The problem is, his bosses have actually been selling their new weed pill to Villegas (Carlos Corona), a Beatles-crazed cartel boss, to build up capital in the pharmaceutical company. Now that they’re going under, they’ve cut the cartel off, and Villegas is clearly unhappy. When he discovers that Harold is the one who can open the safe that contains the formula for the pill, he puts out the call that he wants Harold found.

Meanwhile, Rich is panicking about Harold’s situation, so he puts out the call to his brother Mitch (Sharlto Copley), a bounty hunter-turned-relief worker, to find Harold and bring him back cheaper. Off Mitch goes, locating Harold easily, and agreeing to help him instead of his evil brother. But when he finds out about Harold’s company life insurance policy, changes his mind and decides to kill the poor guy to help relief efforts in Haiti.
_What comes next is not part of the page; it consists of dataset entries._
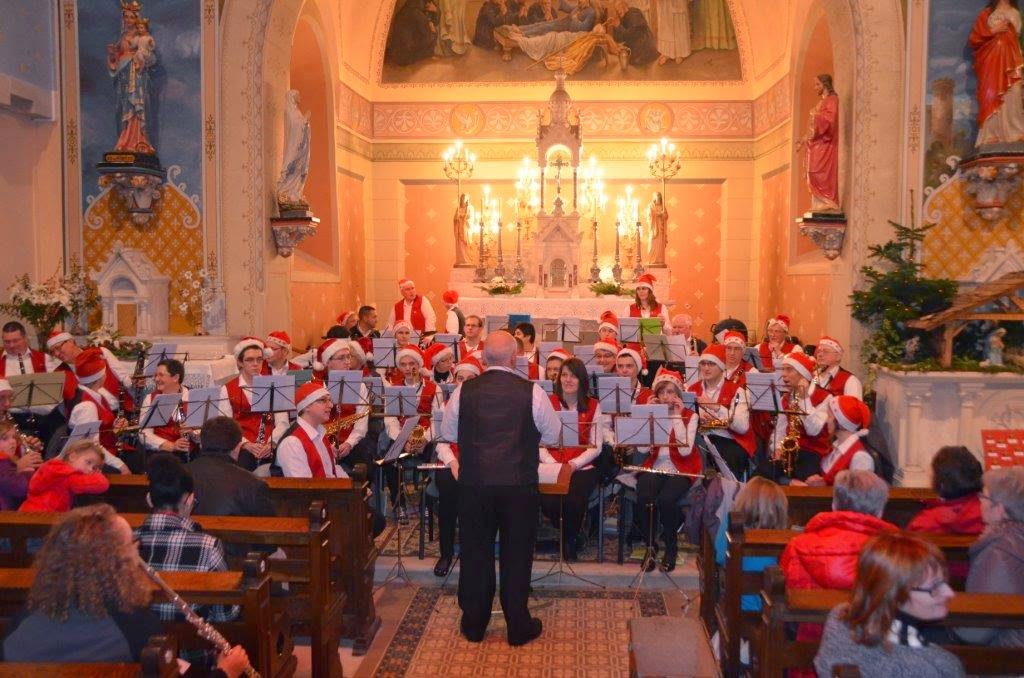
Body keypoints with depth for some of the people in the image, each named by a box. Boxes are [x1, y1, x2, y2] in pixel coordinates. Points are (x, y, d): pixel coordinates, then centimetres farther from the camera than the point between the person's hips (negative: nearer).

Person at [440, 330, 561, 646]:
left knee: (475, 552, 14)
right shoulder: (531, 392, -10)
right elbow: (552, 435, 3)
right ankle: (518, 626, 20)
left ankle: (474, 624, 26)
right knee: (516, 554, 10)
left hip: (474, 483, 2)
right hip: (519, 484, -1)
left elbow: (447, 433, 9)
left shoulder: (464, 391, -4)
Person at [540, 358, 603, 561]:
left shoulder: (593, 406, 7)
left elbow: (595, 446, 1)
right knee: (549, 502, -28)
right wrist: (553, 464, -16)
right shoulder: (548, 403, 6)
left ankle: (570, 537, 7)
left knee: (573, 502, -29)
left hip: (581, 467, 0)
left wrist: (574, 464, -14)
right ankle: (567, 537, 8)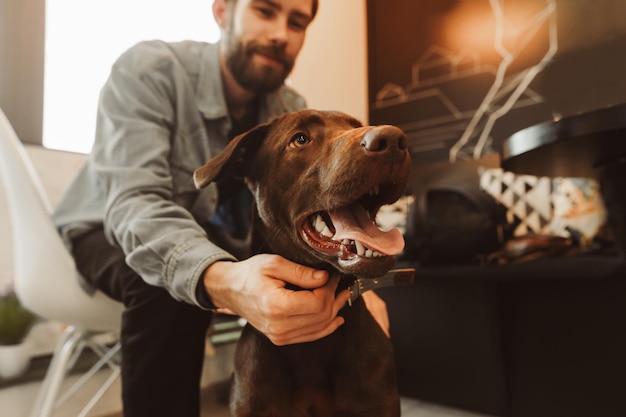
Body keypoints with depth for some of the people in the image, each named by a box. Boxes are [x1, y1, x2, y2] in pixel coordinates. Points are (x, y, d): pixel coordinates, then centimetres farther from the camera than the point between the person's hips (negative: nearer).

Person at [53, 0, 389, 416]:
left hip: (217, 246, 4)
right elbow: (133, 202, -36)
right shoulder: (148, 71, -22)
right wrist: (221, 280, -56)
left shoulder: (292, 112, -7)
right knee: (171, 285, -38)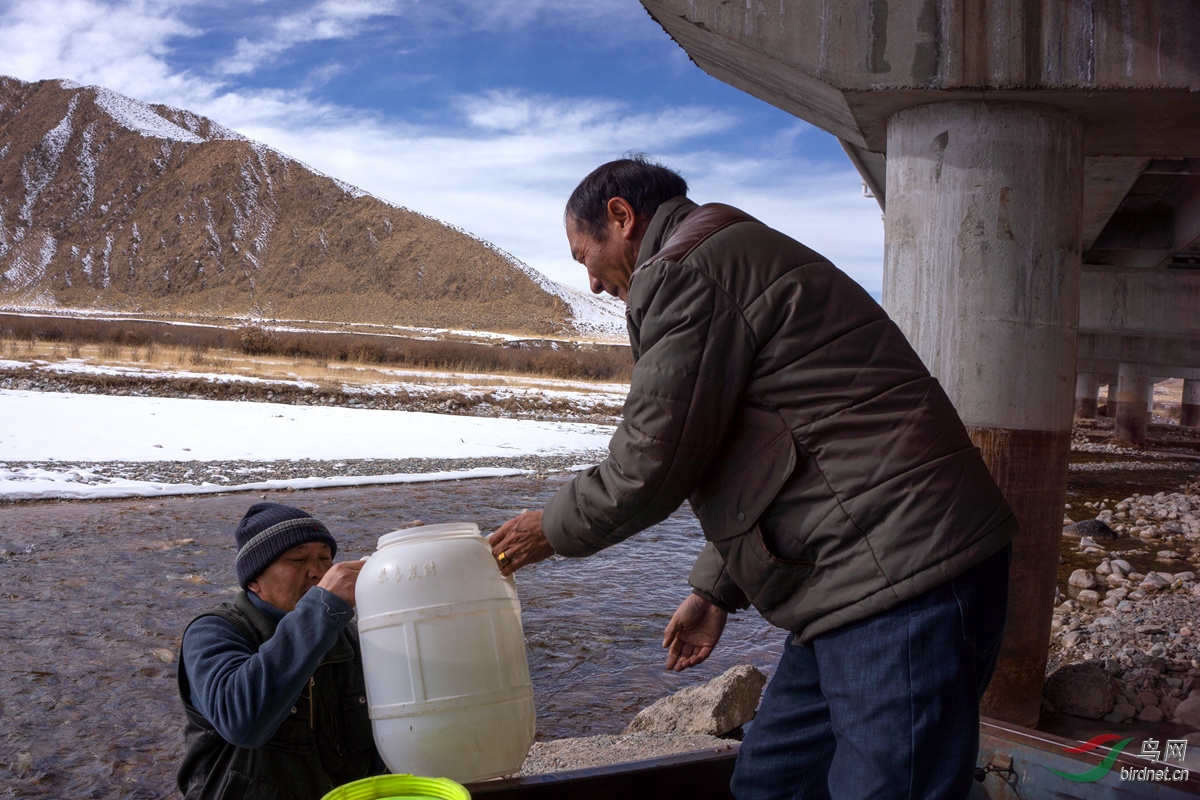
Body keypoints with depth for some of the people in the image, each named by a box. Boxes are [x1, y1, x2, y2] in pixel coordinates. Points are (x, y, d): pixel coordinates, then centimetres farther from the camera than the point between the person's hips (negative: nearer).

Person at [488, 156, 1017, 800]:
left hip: (903, 587, -11)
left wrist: (553, 529, 8)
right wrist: (713, 592, 26)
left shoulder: (681, 271, -10)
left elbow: (651, 465, -11)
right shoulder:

Add in a few chance meetings with Miles and Sunny (Harry Treadaway and Amanda Seyfried), the couple across the hall, cartel and US government agents hiding in plain sight, a company takeover, and two bumbling hotel owners/rich guy wannabes, and you have the plot of Nash Edgerton’s Gringo. It even comes with a surprise, not so surprising ending!

I laughed out loud several times, and spent a long time afterward trying to decide what exactly I had just seen. There are a couple of minor bloody parts, a lot of swearing, and a few scenes of the sex-related variety, but I enjoyed the film. Definitely worthy of that R rating, but in what I’m sure is a good way. Maybe.